■ Electronic design automation data ■
※ ※ ※
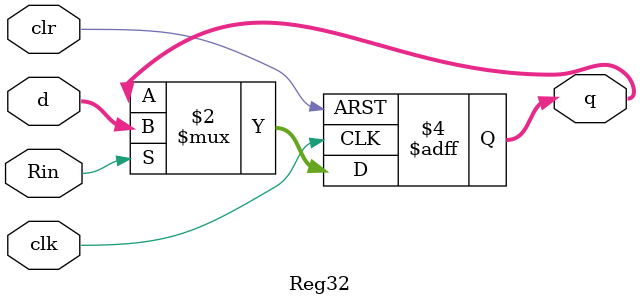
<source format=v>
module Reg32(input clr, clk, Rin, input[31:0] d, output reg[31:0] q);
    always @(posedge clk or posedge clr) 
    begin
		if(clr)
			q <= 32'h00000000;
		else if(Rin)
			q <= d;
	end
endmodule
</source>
※ ※ ※
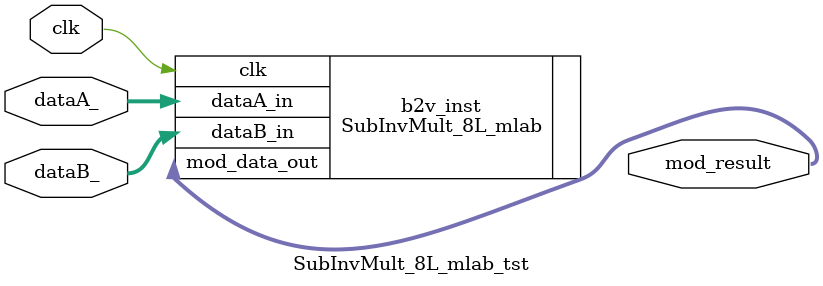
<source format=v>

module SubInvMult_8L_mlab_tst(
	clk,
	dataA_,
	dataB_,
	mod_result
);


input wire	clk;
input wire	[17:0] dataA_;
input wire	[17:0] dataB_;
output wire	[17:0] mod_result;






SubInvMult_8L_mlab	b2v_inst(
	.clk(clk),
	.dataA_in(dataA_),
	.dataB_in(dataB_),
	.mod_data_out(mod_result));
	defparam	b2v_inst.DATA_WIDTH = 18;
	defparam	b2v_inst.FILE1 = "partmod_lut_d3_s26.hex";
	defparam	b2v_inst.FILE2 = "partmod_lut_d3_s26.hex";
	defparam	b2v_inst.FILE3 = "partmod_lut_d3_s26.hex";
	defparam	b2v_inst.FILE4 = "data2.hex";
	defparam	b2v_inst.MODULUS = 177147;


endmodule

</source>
※ ※ ※
■ YOUR TASK ■
Filter the entries above down to the lines that contain "wire".

■ COMPLETED TASK ■
input wire	clk;
input wire	[17:0] dataA_;
input wire	[17:0] dataB_;
output wire	[17:0] mod_result;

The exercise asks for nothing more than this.